## [PROBLEMA A RESOLVER]
Reproduza o trecho do texto fornecido abaixo entre "uma dúzia de" e "ai, ai, ai...", inclusive, trocando "balcão" por "guiché".

31.12.07

poder de observação

Na biblioteca. Primeiro, a Mulher de Casaco Abotoado Até Acima aproximou-se da Bibliotecária. Queria saber se podia tirar fotocópias. Não ouvi a resposta da Bibliotecária, a Bibliotecária fala num tom muito sumido, pelo menos enquanto está na biblioteca, acho. Em contrapartida, ouvi ainda mais perfeitamente a pergunta seguinte: - “Então quer dizer que aqui só os funcionários é que podem tirar fotocópias?" Não ouvi a Bibliotecária. Como já expliquei, fala num tom sumido. Esperei. As coisas não podiam ficar por ali. Cheirou-me a cirurgia, a selecção empenhada das palavras, uma lógica qualquer, mas não arbitrária, o desejo de comunicar era óbvio: - “E telefonar, pode-se telefonar daqui?” Não ouvi a Bibliotecária, só ouvi o comentário que fechou com chave d'ouro a presença na biblioteca da Mulher de Casaco Abotoado - “Estou a ver que aqui não há mais nada a não ser livros”.

29.12.07

as cartas e os barões assinalados

Vou pelo rua e ouço: "- Tenho aqui uma coisinha para assinar". Gosto que o carteiro me conheça. Uma questão de território, desde logo.

28.12.07

uma dúzia de leões

A Rosa foi ao Serviço de Urgência, não o da televisão, o outro, o real, o dela, o nosso, vou contar desde o princípio, a Rosa foi ao Serviço de urgências acompanhar uma amiga. Quando estavam no balcão de atendimento, um Homem ultrapassa-as ensanguentado. Sangue numa face, sangue no abdómen, sangue numa toalha que atira para cima do balcão:
- Tentei matar-me.

Do outro lado do balcão, a Senhora olha por cima do óculos, ou talvez não usasse óculos, mas olhou, com certeza que olhou, fez uma pausa, entreabriu hesitante os lábios, alguma coisa parecida com um sorriso ficou desenhado no que sobrava dos óculos, ponderou, portanto, e depois disse:
- Tentou matar-se? Ai, ai, ai, ai...

## [EXTRATO DE DADOS]

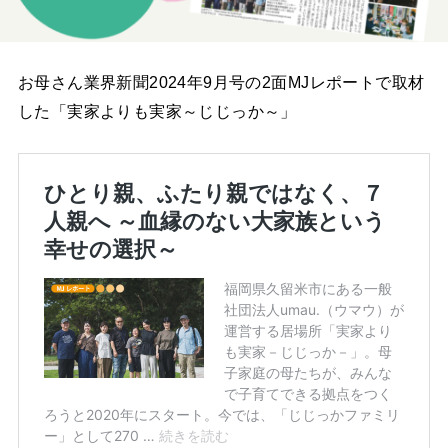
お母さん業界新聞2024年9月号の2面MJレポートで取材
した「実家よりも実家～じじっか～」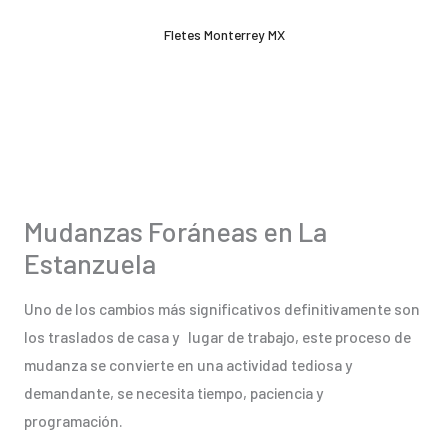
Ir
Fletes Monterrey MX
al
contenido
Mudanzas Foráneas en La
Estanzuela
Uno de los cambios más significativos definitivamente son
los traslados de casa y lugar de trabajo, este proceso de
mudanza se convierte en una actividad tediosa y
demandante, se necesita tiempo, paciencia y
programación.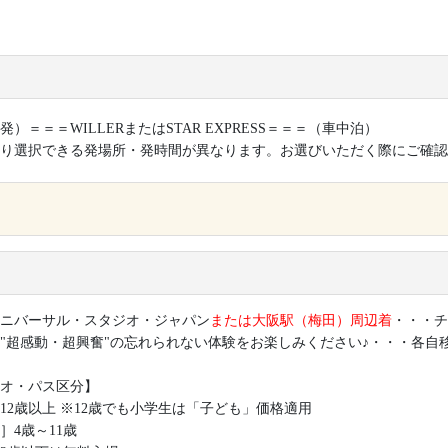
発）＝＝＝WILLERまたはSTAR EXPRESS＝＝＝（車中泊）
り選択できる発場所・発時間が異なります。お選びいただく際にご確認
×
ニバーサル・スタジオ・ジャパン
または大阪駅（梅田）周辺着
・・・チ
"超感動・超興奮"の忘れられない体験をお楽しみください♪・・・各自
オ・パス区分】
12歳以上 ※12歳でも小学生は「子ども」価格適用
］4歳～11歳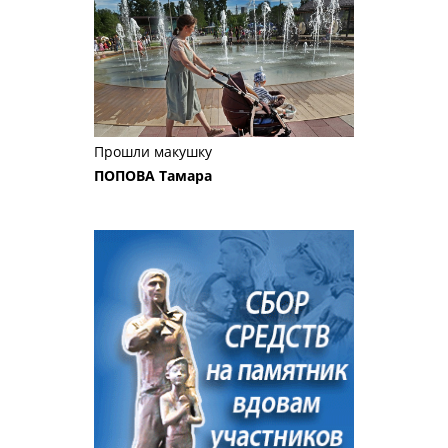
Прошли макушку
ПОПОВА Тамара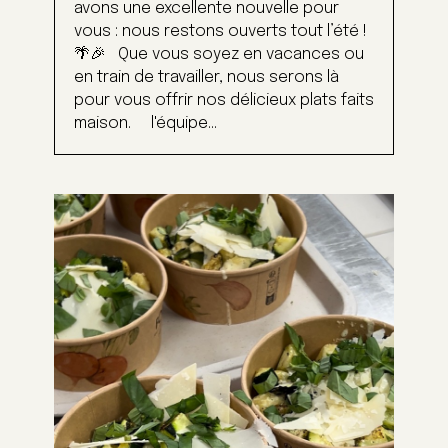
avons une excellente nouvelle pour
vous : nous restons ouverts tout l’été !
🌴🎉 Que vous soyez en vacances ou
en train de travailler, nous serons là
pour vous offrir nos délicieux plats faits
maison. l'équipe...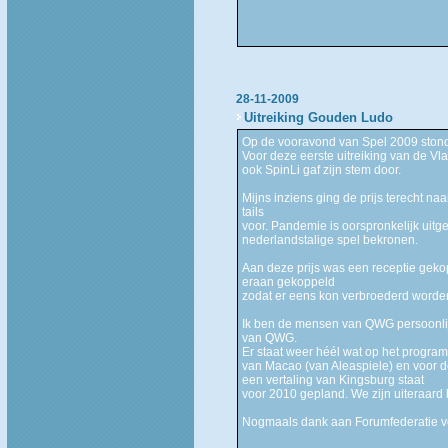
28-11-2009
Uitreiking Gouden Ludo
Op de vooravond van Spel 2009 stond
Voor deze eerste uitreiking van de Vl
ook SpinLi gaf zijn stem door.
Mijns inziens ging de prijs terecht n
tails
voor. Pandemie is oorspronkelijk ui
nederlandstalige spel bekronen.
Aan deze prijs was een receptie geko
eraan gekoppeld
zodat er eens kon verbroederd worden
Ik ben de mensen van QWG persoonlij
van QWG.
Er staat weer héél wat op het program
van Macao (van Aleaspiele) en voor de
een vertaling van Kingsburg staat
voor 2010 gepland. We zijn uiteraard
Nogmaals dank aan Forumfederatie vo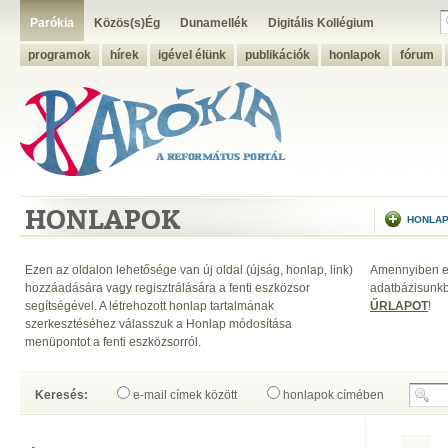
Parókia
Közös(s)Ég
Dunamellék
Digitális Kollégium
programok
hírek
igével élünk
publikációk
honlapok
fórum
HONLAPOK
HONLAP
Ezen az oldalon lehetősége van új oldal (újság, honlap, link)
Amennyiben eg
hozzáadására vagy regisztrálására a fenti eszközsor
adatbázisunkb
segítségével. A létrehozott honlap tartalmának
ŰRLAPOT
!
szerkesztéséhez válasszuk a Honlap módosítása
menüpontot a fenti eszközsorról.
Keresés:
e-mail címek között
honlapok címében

## [SOLUÇÃO]
uma dúzia de leões

A Rosa foi ao Serviço de Urgência, não o da televisão, o outro, o real, o dela, o nosso, vou contar desde o princípio, a Rosa foi ao Serviço de urgências acompanhar uma amiga. Quando estavam no guiché de atendimento, um Homem ultrapassa-as ensanguentado. Sangue numa face, sangue no abdómen, sangue numa toalha que atira para cima do guiché:
- Tentei matar-me.

Do outro lado do guiché, a Senhora olha por cima do óculos, ou talvez não usasse óculos, mas olhou, com certeza que olhou, fez uma pausa, entreabriu hesitante os lábios, alguma coisa parecida com um sorriso ficou desenhado no que sobrava dos óculos, ponderou, portanto, e depois disse:
- Tentou matar-se? Ai, ai, ai, ai...